QS souhaite que les entreprises en fassent plus pour la préservation du français au Québec

Québec solidaire formule deux demandes quant au plan d’action sur la langue française

La responsable solidaire en matière de langue française, Ruba Ghazal, souhaite que les entreprises en fassent plus pour la préservation du français au Québec et qu’un plan spécifique soit établi pour la région de Montréal.

La députée de Mercier a transmis dimanche deux demandes au ministre de la Langue française, Jean-François Roberge, et espère qu’elles seront incluses dans le plan d’action sur l’avenir du français.

Le 27 janvier 2023, la Coalition avenir Québec annonçait la création d’un groupe d’action pour l’avenir de la langue française. Le plan d’action devait être dévoilé à l’automne dernier, mais n’a toujours pas été publié.

Dans une entrevue accordée à La Presse canadienne, Ruba Ghazal a expliqué que la protection du français passait en très grande partie par la langue du travail, et qu’il fallait que les entreprises participent « à cet effort collectif à la francisation ».

Celle-ci demande qu’un programme de francisation obligatoire, payé par les entreprises et offert à leurs employés durant leurs heures de travail, soit instauré.

Selon Mme Ghazal, ce programme pourrait s’inclure dans une certaine mesure à « la loi du 1 % », qui force les entreprises à investir l’équivalent de 1 % de leur masse salariale dans la formation de la main-d’oeuvre. L’idée serait donc « d’ajouter une portion supplémentaire que les employeurs vont payer pour faire de la francisation au sein de leurs entreprises », explique-t-elle.

Québec solidaire estime que les cours offerts gratuitement à travers la plateforme Francisation Québec ne peuvent pas répondre aux besoins de tous les immigrants.

« Quand les gens arrivent au Québec, ils veulent faire vivre leur famille, trouver un emploi et souvent, entre suivre un cours de français ou travailler, ils vont préférer évidemment travailler, soutient Mme Gazhal.
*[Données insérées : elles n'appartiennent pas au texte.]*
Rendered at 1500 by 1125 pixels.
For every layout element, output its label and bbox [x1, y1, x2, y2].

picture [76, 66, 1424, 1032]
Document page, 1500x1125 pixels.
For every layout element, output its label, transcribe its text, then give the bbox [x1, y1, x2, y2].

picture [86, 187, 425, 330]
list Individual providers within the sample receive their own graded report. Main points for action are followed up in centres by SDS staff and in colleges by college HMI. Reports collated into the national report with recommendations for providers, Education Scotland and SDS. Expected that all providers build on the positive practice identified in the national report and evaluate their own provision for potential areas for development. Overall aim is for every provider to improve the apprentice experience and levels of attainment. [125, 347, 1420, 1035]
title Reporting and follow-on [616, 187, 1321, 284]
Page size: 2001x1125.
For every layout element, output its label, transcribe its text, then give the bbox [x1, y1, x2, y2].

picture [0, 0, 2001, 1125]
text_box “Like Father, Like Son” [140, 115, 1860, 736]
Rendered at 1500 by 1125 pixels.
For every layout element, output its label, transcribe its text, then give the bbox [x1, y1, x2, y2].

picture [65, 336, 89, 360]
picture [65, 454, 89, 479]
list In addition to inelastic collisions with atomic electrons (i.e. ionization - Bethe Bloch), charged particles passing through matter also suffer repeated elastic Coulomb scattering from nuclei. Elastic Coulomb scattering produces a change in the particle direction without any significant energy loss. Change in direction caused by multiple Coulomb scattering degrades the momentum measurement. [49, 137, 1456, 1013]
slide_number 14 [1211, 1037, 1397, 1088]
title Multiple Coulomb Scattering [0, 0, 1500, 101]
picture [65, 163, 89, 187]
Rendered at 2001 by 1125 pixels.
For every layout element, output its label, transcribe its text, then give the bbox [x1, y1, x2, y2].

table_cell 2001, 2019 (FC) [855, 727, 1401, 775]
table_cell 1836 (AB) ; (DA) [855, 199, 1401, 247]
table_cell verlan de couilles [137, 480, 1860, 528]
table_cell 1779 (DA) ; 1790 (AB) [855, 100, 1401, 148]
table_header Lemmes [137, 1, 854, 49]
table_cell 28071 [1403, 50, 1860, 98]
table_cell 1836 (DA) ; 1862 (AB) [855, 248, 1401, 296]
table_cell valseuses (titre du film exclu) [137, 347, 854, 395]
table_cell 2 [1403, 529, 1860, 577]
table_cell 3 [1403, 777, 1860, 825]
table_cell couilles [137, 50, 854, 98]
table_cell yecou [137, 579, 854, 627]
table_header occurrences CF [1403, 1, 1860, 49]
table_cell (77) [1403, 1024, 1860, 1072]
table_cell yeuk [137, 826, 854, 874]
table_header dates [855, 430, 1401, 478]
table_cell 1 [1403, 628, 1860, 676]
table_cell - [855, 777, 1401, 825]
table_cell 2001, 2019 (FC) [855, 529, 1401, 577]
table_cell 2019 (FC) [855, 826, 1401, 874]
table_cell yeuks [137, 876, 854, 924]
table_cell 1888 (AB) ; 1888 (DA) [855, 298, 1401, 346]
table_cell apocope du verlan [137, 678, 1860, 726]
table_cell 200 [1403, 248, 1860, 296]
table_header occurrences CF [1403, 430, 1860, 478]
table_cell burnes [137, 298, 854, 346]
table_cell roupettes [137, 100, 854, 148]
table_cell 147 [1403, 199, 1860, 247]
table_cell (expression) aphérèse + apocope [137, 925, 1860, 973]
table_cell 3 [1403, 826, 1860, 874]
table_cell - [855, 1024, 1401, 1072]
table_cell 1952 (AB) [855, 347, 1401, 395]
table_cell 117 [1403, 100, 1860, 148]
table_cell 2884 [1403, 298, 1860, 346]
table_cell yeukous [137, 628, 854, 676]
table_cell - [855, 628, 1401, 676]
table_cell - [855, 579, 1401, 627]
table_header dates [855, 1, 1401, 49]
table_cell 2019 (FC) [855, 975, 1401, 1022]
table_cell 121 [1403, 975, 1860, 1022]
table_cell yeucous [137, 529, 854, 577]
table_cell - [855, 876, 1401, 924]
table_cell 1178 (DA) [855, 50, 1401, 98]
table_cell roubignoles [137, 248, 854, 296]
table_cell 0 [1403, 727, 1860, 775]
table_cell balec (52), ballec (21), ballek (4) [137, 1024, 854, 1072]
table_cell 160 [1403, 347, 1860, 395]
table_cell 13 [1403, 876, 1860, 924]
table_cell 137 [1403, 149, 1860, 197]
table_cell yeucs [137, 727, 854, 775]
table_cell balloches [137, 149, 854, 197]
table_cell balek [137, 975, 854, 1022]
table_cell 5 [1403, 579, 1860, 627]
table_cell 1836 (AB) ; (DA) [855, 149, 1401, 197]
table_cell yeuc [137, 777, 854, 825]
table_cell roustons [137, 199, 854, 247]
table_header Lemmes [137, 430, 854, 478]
Ils n’ont pas nécessairement toute l’énergie et la disponibilité mentale et familiale pour aller suivre des cours à l’extérieur des heures de travail. »

Des besoins particuliers pour Montréal

 

Si Ruba Ghazal a qualifié la situation du français au Québec d’inacceptable, elle a également souligné que la situation à Montréal était pire qu’ailleurs, et qu’elle nécessitait « un coup de barre plus important ».

La députée solidaire a ainsi réitéré son souhait de voir l’Office québécois de la langue française (OQLF) créer un bureau spécial consacré aux défis particuliers de la métropole.

Des mesures appropriées pourraient alors être mises sur pied. « Ça serait peut-être d’offrir plus d’heures d’accompagnement, plus d’inspection, plus de présence de la part des employés de l’OQLF de Montréal que partout ailleurs, où les besoins se font moins sentir », mentionne Mme Gazhal.

Selon elle, il est important que les mesures visant les entreprises ne soient pas uniquement coercitives. « Il faut les accompagner de façon beaucoup plus poussée pour s’assurer que la situation soit réglée et que le visage francophone de Montréal le reste le plus longtemps possible », ajoute-t-elle.